Eagle Scout candidate reflects on Berlin curb-painting project
BERLIN— When he began painting house numbers on the curbs in front of town residences to earn his Eagle Scout Badge, the biggest surprise for a 13-year-old Eagle Scout was “how big the town was,” he said.
Cole Norman now knows there are roughly 2,400 houses in Berlin.
Norman and 10 of his friends, age 11-15 years old, have painted the curbs in front of 1,500 of the 1,800 houses with curbs. They plan to complete the remaining 300 houses by the end of November, he said.
Perhaps not since Tom Sawyer has a band of friends been lured into a paint job with such an unanticipated twist, but Norman said it was something he really wanted to do.
“I always wanted to be a fire marshal,” he said, adding that the curbside house numbers help first responders easily see them in the event of an emergency. He decided to try the project in Berlin after seeing it online, he said.
He first proposed the project to Berlin Mayor Gee Williams and the Town Council at a meeting. That was the most daunting part of the project, he said.
“It was a little scary,” Norman said. “I was afraid they might say no.” But he also received a encouragement he received from Williams.
“He told me that I was going to make an impression on the community” and that an opportunity like that was very rare, Norman said. Apparently the memory of that comment stayed with him throughout the project.
Norman distributed flyers describing the project and asking homeowners for their permission to paint their curbs. Only five or six said “no,” he said.
The actual project consisted of two people holding the stencils and one applying the paint, first to paint a white square on the curb, then after it dried to center the house number in black paint on the white square. The total process take 10-15 minutes per house, Norman said.
Norman has been a member of Berlin Scout Troop 225, which has 54 registered scouts between age 10 and 18 years old in the Berlin and Ocean City area, for nearly four years. The troop is sponsored by Ocean City Elks Lodge #2645.
Norman has been a Life Scout for the past nine months. Before that, he spent seven months as a Star Scout, he said.
With the completion of the project, he will advance to Eagle Scout, he said. He added that he is already working toward trying to earn an Order of the Arrow rank, which is an honor scout designation.
The Boy Scouts of America is offering a service grant program for Life Scouts who are preparing to advance to Eagle Scout. The $100 grants are funded through Lowe's Charitable and Educational Foundation and pay for supplies, materials or services used for an Eagle Scout service project.

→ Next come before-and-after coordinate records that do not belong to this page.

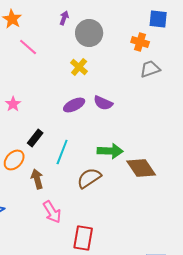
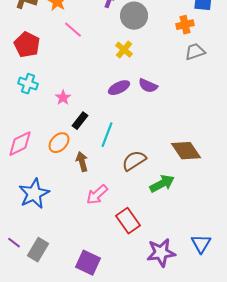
orange cross: (140, 42) -> (185, 25), turned -30
pink star: (13, 104) -> (63, 98), moved
green arrow: (110, 151) -> (162, 184), moved, turned -30
pink arrow: (52, 212) -> (97, 195), turned 80
red rectangle: (83, 238) -> (128, 221), turned -45

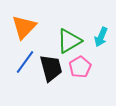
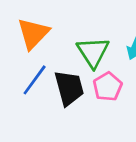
green triangle: (69, 41) -> (93, 52), turned -32

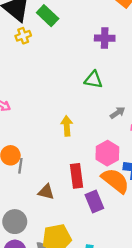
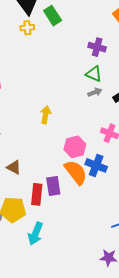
green triangle: (93, 80) -> (94, 74), moved
gray arrow: (118, 113) -> (95, 92), moved
red rectangle: (76, 176) -> (37, 194), moved

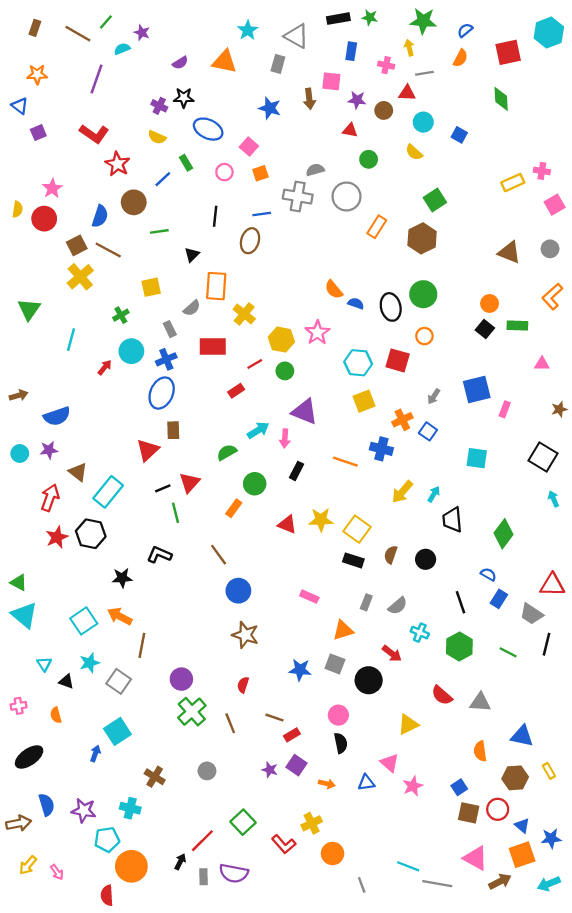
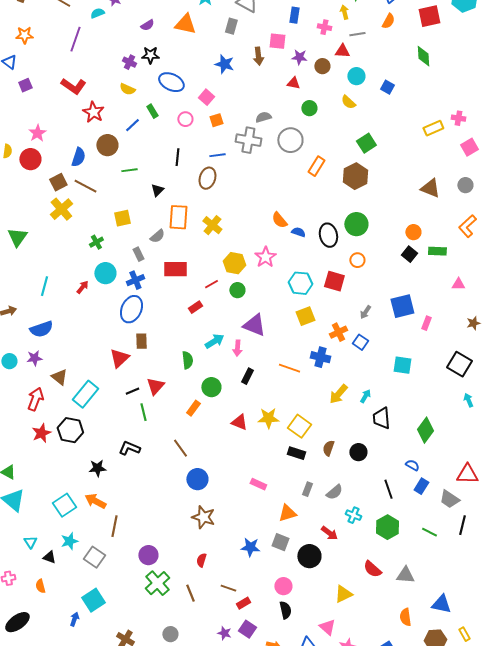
yellow cross: (244, 314) -> (212, 225), moved
cyan line: (71, 340) -> (44, 286), moved
green semicircle: (227, 452) -> (187, 360), turned 114

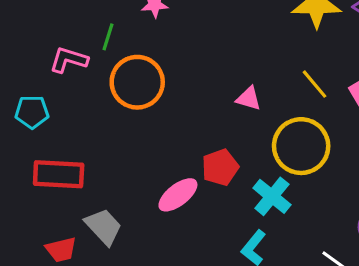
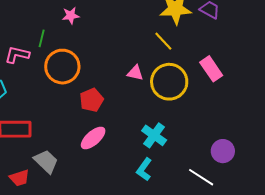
yellow line: (314, 84) -> (163, 41), moved
yellow circle: (301, 146) -> (169, 82), moved
red pentagon: (220, 167) -> (92, 100), moved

During 2012 more than 3,000 Scouts received $100 grants for their Eagle Scout service projects through the foundation, according to the BSA.
In early 2014, Norman hopes troop leaders will have reviewed his project and town officials will have signed off on it. After that, he will be eligible to receive his Eagle Scout Badge and pin at a ceremony usually conducted during either the spring or summer, he said.
Asked if he had received any feedback from the homeowners whose curbs had been painted, Norman said, “A lot of them said it was very good. They liked it.”
To other Life Scouts considering their own Eagle Scout projects, Norman advised, “Plan ahead and don’t give up. It’s worth it.”